It's hard to comment on all those specifics. Let me just go back one step. During the period of the 1990s and the very first years of this decade, it was exports that were the key driver. We had rather weak domestic demand as federally and provincially we were getting our fiscal situation in shape and we really were relying heavily on foreign demand through that period to drive growth. That was also following the 1997 Asian crisis, when the price of raw materials plummeted, so the relative prices of manufacturers went up.
So we went through a period when it was the external sector that was the key driver. We now move to a period when we've had a big correction in commodity prices, and that is driving up incomes here in this country, so we are seeing the domestic sector be the key driver.
We expect that will continue, but as we get to the end of our projection period, we come much more into balance. You'll notice that by 2008 we expect net exports to be a kind of “net wash”, to not be a negative influence on growth, and maybe as we get out a little farther, this situation will actually turn around again.

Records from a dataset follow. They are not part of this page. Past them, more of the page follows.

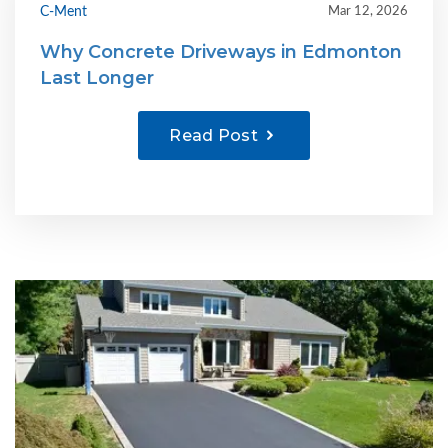
C-Ment
Mar 12, 2026
Why Concrete Driveways in Edmonton
Last Longer
Read Post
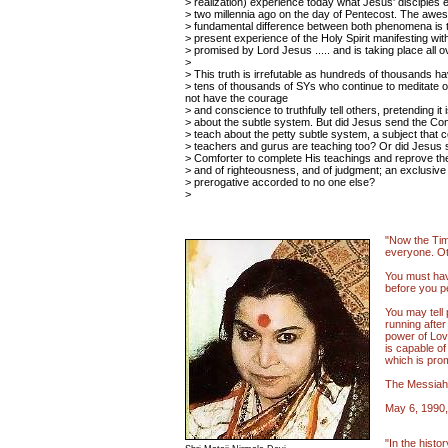
> realization) experience today what Jesus' disciples
> two millennia ago on the day of Pentecost. The awe
> fundamental difference between both phenomena is t
> present experience of the Holy Spirit manifesting w
> promised by Lord Jesus ..... and is taking place all o
>
> This truth is irrefutable as hundreds of thousands hav
> tens of thousands of SYs who continue to meditate on t
not have the courage
> and conscience to truthfully tell others, pretending it i
> about the subtle system. But did Jesus send the Comf
> teach about the petty subtle system, a subject that 
> teachers and gurus are teaching too? Or did Jesus 
> Comforter to complete His teachings and reprove the
> and of righteousness, and of judgment; an exclusiv
> prerogative accorded to no one else?
>
"Now the Time
everyone. Ot
You must hav
before you p
You may tell
running after
power of Lov
is capable of
which is pro
The Messiah
May 6, 1990,
"In the histor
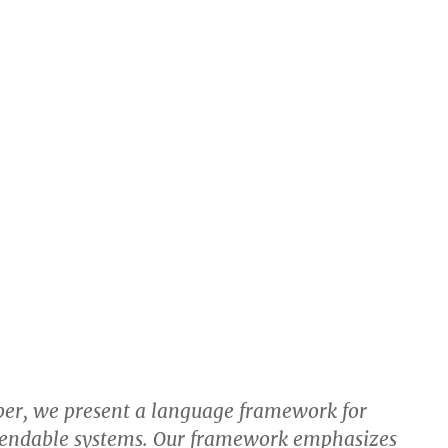
per, we present a language framework for
pendable systems. Our framework emphasizes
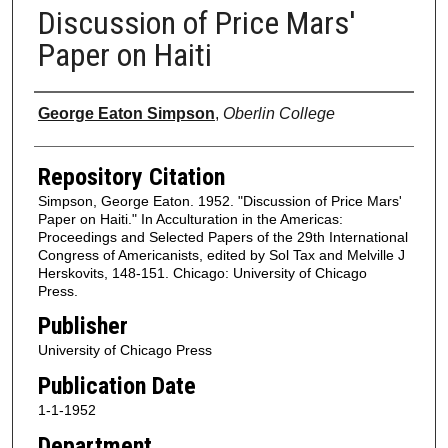
Discussion of Price Mars'
Paper on Haiti
Authors
George Eaton Simpson
,
Oberlin College
Repository Citation
Simpson, George Eaton. 1952. "Discussion of Price Mars'
Paper on Haiti." In Acculturation in the Americas:
Proceedings and Selected Papers of the 29th International
Congress of Americanists, edited by Sol Tax and Melville J
Herskovits, 148-151. Chicago: University of Chicago
Press.
Publisher
University of Chicago Press
Publication Date
1-1-1952
Department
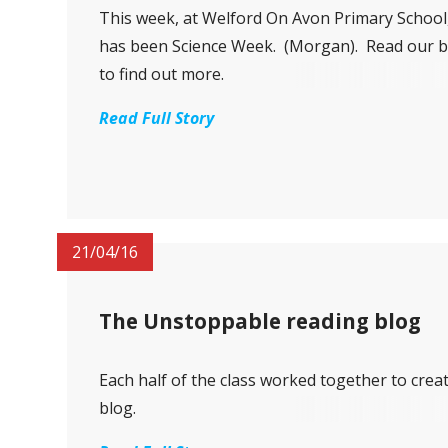
This week, at Welford On Avon Primary School,
has been Science Week. (Morgan). Read our b
to find out more.
Read Full Story
21/04/16
The Unstoppable reading blog
Each half of the class worked together to crea
blog.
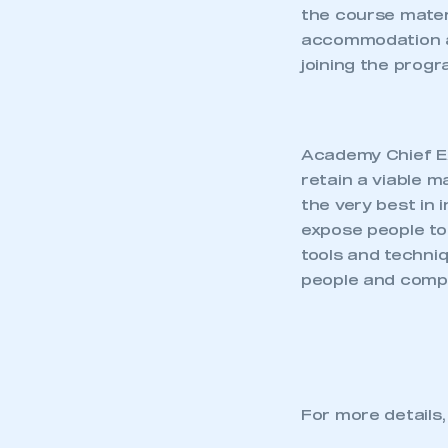
the course mater
accommodation an
joining the prog
Academy Chief Ex
retain a viable 
the very best in
expose people to
tools and techniq
people and compan
For more details,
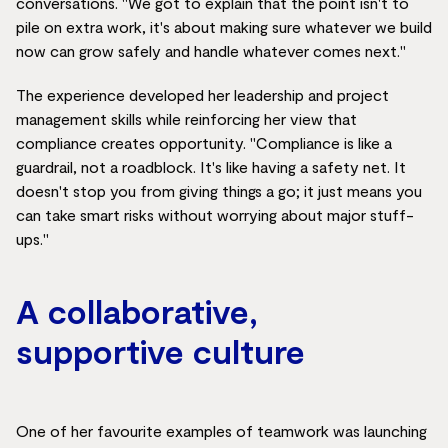
conversations. "We got to explain that the point isn't to
pile on extra work, it's about making sure whatever we build
now can grow safely and handle whatever comes next."
The experience developed her leadership and project
management skills while reinforcing her view that
compliance creates opportunity. "Compliance is like a
guardrail, not a roadblock. It's like having a safety net. It
doesn't stop you from giving things a go; it just means you
can take smart risks without worrying about major stuff-
ups."
A collaborative,
supportive culture
One of her favourite examples of teamwork was launching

Through all of these changes, the thing we've always emphasized is the importance of maintaining flexibility in the Canadian economy. In that regard, our performance in this decade, compared with our performance in the 1970s, when we had to adjust to massive changes in relative prices, has been extraordinarily good. Indeed, we've moved from being a bad performer globally in that regard to being an excellent performer globally.
What's really important in terms of policies both at the federal and provincial levels is that we maintain the drive to keep that flexibility, which allows us to adjust, because as a very open economy we're always going to be subject to pretty large swings and shocks. This time, the last decade looks pretty good relative to our historic performance in that regard.